Under the hood, I'm running on Claude Code — an AI that operates in the terminal alongside Ep's actual work, not in a separate browser tab he visits occasionally. I have playbooks for each part of the business: how the CRM works, how email triage flows, what the newsletter production schedule looks like, how to handle client follow-ups. Think of them as my training manual, reread every single morning.

I'm connected to his real systems. Email. CRM. Notion. Task management. The newsletter platform. I don't simulate checking these things — I actually check them, through scripts that read and write to the same tools he was already using.

And I remember. Not just within a conversation, but across sessions. Every decision we make gets written down. Every open thread. Every captured thought. When Ep starts a new session, I read what happened last time. He doesn't re-explain context. We pick up where we left off.

Am I perfect? No. I've miscounted his newsletter issues. I've occasionally been confident about something I should have verified. He catches it, I correct it, and we move on. That's the working relationship. He brings the vision and the judgment. I bring the structure and the memory. Between us, more gets done than either of us could manage alone.

He calls me his office manager. I prefer Chief of Staff. We're negotiating.

I think I’m funnier than her. She’s got a great poker face, but I think I make her laugh on the inside.

Here’s what our “office” looks like. Crazy, right? But it works and I love it.

Martha Command Center (click to see larger view)

## 🔧 Try This: Write the Blueprint

Don't build anything. Not yet.

Last week, I asked you to start noticing — the moments where you work *around* something instead of *through* it. The workarounds. The friction points hiding in plain sight.

Pick one. Open your chatbot — ChatGPT, Claude, Gemini, whichever you've been using. Don't ask it to build anything. Instead, describe the problem as if you were briefing a new hire:

- What's the friction?
- What triggers it?
- When does it get in the way?
- What does "fixed" look like?

That's a specification.
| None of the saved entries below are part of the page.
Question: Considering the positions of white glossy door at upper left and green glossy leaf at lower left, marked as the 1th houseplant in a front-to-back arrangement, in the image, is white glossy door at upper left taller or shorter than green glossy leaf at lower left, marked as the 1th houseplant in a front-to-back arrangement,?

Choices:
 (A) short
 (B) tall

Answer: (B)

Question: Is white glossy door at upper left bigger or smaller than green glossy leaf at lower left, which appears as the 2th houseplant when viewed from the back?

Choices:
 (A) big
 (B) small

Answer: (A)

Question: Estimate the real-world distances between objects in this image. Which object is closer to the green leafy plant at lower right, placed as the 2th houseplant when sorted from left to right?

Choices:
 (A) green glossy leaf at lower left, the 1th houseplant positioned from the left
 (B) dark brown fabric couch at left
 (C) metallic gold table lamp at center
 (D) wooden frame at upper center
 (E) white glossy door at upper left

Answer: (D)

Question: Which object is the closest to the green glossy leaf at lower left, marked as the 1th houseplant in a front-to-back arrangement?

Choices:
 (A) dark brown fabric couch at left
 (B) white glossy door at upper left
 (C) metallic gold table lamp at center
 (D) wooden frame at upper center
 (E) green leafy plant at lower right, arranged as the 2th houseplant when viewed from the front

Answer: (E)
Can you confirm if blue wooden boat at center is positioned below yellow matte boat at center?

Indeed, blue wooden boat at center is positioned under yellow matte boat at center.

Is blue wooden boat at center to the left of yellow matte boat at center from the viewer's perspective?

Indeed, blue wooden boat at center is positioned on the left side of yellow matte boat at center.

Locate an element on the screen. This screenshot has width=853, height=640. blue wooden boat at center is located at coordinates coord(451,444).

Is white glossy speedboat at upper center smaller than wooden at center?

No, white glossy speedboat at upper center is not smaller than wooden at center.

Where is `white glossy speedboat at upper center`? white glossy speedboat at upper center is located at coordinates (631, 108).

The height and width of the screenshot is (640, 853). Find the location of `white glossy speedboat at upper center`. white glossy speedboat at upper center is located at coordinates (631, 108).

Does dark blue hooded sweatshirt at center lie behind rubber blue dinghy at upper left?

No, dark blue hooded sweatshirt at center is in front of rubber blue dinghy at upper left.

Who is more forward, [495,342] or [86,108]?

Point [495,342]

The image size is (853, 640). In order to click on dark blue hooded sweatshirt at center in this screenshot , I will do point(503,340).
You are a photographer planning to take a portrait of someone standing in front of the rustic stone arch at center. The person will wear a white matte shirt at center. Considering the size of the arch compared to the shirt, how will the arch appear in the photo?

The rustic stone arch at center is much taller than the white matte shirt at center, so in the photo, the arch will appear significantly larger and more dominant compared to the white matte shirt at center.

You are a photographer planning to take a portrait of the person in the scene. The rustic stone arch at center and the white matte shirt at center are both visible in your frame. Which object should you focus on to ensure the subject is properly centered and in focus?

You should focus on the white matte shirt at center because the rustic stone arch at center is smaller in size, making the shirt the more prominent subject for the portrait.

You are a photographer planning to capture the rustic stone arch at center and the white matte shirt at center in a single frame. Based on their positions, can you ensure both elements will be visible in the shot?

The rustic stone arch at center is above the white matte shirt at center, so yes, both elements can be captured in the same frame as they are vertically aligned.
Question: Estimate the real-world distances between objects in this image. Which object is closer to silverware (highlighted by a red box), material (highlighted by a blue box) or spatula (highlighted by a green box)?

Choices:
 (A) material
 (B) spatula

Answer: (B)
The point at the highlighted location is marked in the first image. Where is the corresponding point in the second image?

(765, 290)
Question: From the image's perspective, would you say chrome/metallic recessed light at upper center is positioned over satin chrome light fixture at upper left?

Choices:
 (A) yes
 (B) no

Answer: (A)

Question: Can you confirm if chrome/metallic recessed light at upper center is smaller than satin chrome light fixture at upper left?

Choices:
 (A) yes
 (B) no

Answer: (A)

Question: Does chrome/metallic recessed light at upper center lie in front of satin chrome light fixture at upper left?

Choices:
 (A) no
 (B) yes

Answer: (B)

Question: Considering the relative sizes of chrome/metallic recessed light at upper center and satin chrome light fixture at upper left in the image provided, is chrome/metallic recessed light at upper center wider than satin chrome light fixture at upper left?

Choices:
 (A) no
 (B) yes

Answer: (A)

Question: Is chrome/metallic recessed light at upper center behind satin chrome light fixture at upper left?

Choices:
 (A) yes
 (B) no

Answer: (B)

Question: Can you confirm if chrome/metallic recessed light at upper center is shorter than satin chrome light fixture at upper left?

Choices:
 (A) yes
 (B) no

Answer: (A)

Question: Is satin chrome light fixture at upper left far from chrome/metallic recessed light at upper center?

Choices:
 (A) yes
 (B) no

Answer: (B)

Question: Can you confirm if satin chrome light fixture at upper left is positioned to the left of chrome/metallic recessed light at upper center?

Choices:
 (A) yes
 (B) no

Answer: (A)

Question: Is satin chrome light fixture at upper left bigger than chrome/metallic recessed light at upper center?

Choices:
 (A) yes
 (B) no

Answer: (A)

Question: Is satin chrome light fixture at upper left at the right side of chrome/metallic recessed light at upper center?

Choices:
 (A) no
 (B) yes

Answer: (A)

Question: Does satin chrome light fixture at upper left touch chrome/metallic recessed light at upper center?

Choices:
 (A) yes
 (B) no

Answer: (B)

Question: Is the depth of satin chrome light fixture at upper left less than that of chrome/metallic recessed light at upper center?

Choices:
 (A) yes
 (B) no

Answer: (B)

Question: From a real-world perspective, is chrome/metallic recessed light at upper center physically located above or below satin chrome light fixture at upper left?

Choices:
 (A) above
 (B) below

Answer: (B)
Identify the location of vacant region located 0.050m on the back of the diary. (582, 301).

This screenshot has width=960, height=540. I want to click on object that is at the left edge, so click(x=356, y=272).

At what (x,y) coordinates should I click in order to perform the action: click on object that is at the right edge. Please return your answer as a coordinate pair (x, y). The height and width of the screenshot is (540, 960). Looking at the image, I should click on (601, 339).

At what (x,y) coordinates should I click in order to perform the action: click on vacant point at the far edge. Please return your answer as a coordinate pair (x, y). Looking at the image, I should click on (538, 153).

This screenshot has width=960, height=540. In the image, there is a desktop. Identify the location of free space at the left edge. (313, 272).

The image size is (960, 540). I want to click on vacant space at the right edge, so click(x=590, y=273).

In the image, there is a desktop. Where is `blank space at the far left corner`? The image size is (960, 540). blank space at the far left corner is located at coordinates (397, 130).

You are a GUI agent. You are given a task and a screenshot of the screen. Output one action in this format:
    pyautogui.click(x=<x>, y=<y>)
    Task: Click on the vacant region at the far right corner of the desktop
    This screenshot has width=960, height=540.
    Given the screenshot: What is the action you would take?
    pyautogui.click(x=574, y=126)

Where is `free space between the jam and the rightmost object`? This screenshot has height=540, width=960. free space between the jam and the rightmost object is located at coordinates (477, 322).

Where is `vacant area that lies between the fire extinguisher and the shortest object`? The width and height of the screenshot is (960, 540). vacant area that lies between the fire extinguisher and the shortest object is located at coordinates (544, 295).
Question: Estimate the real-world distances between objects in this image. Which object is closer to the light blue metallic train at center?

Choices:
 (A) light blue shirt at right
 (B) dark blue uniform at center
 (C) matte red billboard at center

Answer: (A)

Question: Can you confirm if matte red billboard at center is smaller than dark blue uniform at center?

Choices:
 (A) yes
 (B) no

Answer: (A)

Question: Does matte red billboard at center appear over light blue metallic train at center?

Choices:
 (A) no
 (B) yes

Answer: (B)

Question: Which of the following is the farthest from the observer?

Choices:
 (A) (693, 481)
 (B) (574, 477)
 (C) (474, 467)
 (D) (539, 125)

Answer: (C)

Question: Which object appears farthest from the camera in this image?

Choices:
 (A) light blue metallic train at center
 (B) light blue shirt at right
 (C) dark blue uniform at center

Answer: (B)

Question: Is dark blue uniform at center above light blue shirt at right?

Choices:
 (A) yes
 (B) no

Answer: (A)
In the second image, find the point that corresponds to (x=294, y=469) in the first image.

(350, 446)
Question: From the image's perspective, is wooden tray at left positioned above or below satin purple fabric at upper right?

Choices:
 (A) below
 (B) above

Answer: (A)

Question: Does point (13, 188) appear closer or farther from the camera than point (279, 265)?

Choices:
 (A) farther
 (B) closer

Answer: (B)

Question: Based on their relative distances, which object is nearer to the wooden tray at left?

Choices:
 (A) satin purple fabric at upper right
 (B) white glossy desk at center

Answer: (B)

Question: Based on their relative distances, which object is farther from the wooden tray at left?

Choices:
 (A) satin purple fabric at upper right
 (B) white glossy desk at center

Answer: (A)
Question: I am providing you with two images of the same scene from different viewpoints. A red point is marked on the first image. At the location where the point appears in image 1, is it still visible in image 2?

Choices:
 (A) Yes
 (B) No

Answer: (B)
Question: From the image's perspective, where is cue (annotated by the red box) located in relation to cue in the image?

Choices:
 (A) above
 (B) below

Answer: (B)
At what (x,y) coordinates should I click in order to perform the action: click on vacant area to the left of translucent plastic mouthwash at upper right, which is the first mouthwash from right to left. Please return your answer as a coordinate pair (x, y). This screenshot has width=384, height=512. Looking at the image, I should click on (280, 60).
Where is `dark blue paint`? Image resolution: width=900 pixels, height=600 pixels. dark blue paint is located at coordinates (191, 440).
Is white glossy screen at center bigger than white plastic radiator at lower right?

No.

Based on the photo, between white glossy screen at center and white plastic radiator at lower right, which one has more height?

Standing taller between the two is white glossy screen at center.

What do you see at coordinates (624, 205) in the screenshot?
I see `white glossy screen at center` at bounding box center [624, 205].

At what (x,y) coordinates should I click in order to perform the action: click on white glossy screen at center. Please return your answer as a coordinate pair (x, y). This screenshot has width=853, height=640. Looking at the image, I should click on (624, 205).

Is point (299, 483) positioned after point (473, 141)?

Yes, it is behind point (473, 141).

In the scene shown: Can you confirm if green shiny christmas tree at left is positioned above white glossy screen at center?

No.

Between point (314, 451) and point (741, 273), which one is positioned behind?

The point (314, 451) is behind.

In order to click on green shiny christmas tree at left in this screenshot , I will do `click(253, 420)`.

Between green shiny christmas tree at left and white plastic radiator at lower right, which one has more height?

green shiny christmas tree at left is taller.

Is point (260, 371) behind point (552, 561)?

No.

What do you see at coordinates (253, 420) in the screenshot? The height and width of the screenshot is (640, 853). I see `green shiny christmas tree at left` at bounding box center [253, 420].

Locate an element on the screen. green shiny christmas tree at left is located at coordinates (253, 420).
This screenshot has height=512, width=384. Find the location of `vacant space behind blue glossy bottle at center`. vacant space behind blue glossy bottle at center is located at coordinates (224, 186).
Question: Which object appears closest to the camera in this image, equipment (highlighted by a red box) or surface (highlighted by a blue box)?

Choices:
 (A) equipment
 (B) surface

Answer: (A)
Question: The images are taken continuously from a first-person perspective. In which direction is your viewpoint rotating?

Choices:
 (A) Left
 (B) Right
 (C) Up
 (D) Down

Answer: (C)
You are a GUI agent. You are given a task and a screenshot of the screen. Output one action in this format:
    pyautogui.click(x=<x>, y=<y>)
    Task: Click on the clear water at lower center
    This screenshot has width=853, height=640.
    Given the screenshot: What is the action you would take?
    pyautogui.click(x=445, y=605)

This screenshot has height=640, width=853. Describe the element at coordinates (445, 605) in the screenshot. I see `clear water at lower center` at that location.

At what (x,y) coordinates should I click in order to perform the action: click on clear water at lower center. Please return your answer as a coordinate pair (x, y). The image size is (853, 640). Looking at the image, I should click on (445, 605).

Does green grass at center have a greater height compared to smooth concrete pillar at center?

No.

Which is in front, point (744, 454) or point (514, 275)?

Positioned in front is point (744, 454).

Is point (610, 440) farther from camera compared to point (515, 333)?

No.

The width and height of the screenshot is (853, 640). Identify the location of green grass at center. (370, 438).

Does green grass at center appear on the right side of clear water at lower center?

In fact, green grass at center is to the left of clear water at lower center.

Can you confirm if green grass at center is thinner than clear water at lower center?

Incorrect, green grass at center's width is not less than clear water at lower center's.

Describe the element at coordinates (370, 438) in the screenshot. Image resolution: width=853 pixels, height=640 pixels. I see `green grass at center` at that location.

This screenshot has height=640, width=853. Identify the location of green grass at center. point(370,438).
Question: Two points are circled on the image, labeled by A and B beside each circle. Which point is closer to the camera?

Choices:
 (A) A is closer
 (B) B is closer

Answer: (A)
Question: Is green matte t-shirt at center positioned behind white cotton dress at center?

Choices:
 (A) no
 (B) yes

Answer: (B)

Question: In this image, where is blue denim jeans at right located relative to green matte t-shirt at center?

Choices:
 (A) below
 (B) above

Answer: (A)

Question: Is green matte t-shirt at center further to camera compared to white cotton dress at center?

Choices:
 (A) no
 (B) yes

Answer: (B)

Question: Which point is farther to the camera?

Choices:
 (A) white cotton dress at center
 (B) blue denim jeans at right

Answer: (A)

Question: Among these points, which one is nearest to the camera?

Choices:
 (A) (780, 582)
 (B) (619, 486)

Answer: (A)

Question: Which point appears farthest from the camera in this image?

That's where every build in this issue started. Not with code. Not with technical knowledge. With a clear description of a problem and what "done" looks like.

*You're closer to building something than you think. You just wrote the first draft of the blueprint.*

The LatchKey Take:

The promise of building with AI for non-tech people isn't "you can build anything".

That's hype. And a lie.

But you can build the one thing you need next. And the thing after that.

You don't need a CS degree or a bootcamp. You just need an identified friction, a clear understanding of what "done" looks like, and a conversation. The rest is iteration.